Here's Part II of Ryman's essay on his Cambodian experiences. Check out all of Ryman's fiction available through Amazon.
Stories. Cambodia. Later. (Part 2)
2004. On the roof of my hotel in Battambang, once Cambodia's second city, I met on the rooftop cafe a huge, meaning very fat, black American. We look out over the flat riverside plain palm trees walking all the way into a distant hazy blue horizon. During the wars I know that all the trees in Battambang were cut down. Now we look out over the market that was once a bus station still one of the biggest buildings in town, French and art deco. The American tells me that he was soldier, who served here in the 1970s, and who fell in love with the country. He keeps coming back.
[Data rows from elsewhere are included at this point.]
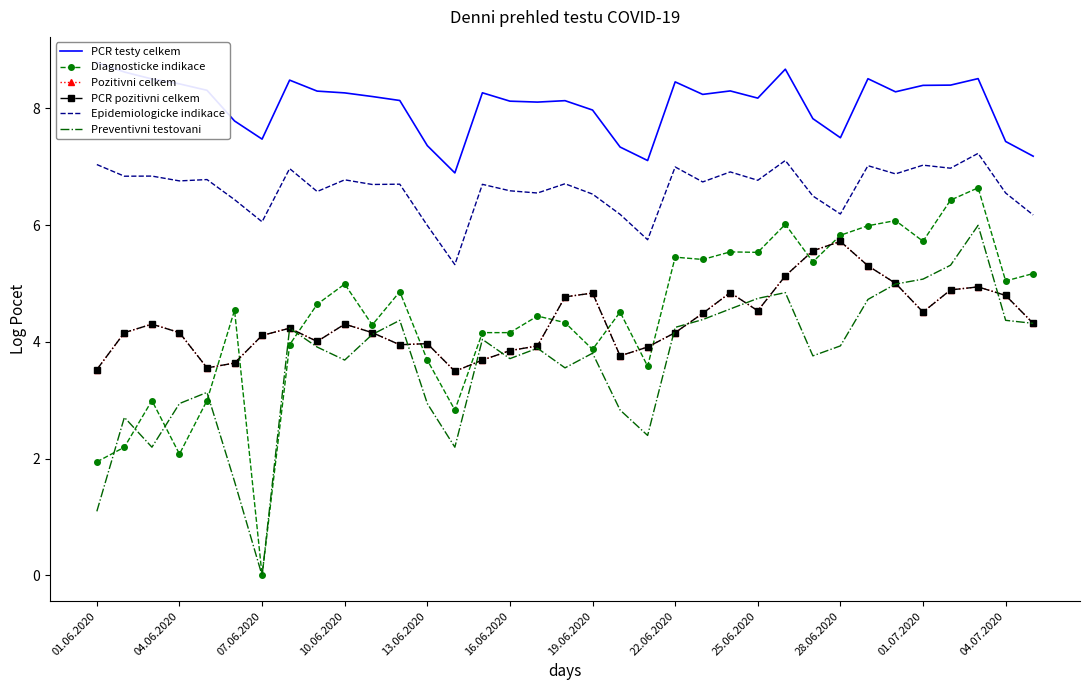

How many interior local valleys does the Diagnosticke indikace series have?

11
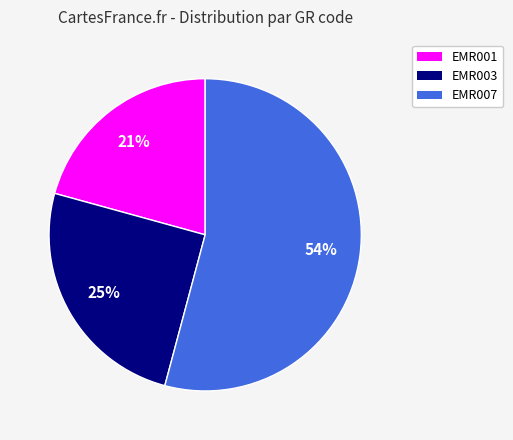

Which has a higher value, EMR007 or EMR001?

EMR007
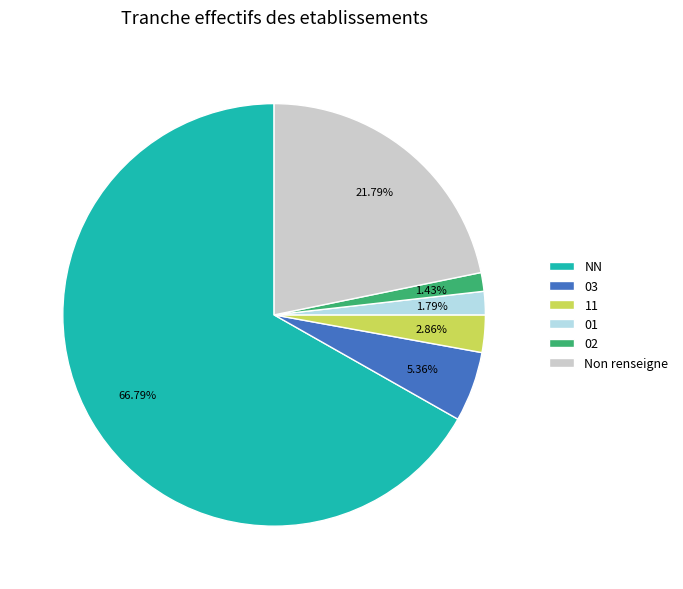

Between 02 and NN, which is larger?

NN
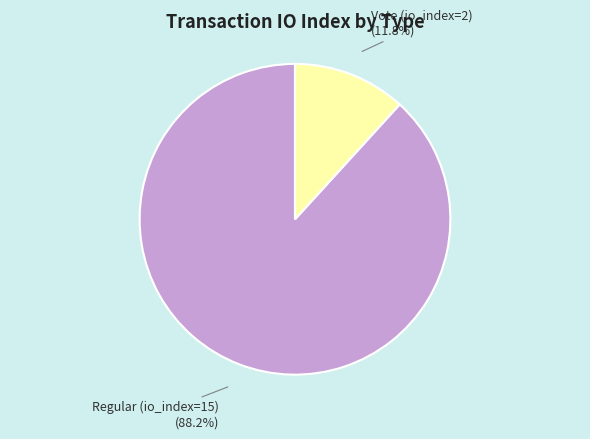

Do Vote (io_index=2) and Regular (io_index=15) together represent more than half of the pie?

Yes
His wife divorced him, his children have left home. He is coming to Cambodia to live. It gets in your blood, Cambodia, I say. It's the stories, he says, everybody has a story.
Just outside the city is a huge statue of an unmistakeably black man. The motoboy explains that Battambang is very proud that it was once ruled by a legendary black king. Cambodia is full of unexpected resonances, as if reality were punning, as if the world really ran on luck, an a-causal principle of resemblances, prophecies, and coincidences.
The motoboy's name really is David, and he explains to me how he came to have a Western name.
His mother was shot and dying, his aunt snatched him from her arms. The family fled in the chaos that followed the Vietnamese invasion of Cambodia to the jeum-room in Thailand, the camps. His uncle named him David after an aid worker. That story became part of William's tale in The King's Last Song. I wanted one of the characters to have a Western name, to make it easier for airport readers.
David and I drive into tropical rains and wait it out first in a roadside shelter, then a covered bridge. The sun suddenly comes out, and we visit another ruined wat. Next to it, as all over Cambodia, a new wat made of smoothed concrete stands in scaffolding. And over it, a rainbow, like a bridge between worlds.
2006. In the big riverside restaurant Bubble Tea, a university colleague explains why he has not yet married. He was engaged to a girl of good family, but when he went to a fortune teller, he was told that if he married this girl, she would be dead in two years. He had no doubt that the fortune teller told the truth. For whatever reason he found that the most comfortable way to end the engagement was to go to study in the Philippines for two years. Quietly, gently, the engagement ended.
I wondered why such a modern fellow would tell me such a story. To show the power of traditional beliefs. To establish that he was ethnically Chinese.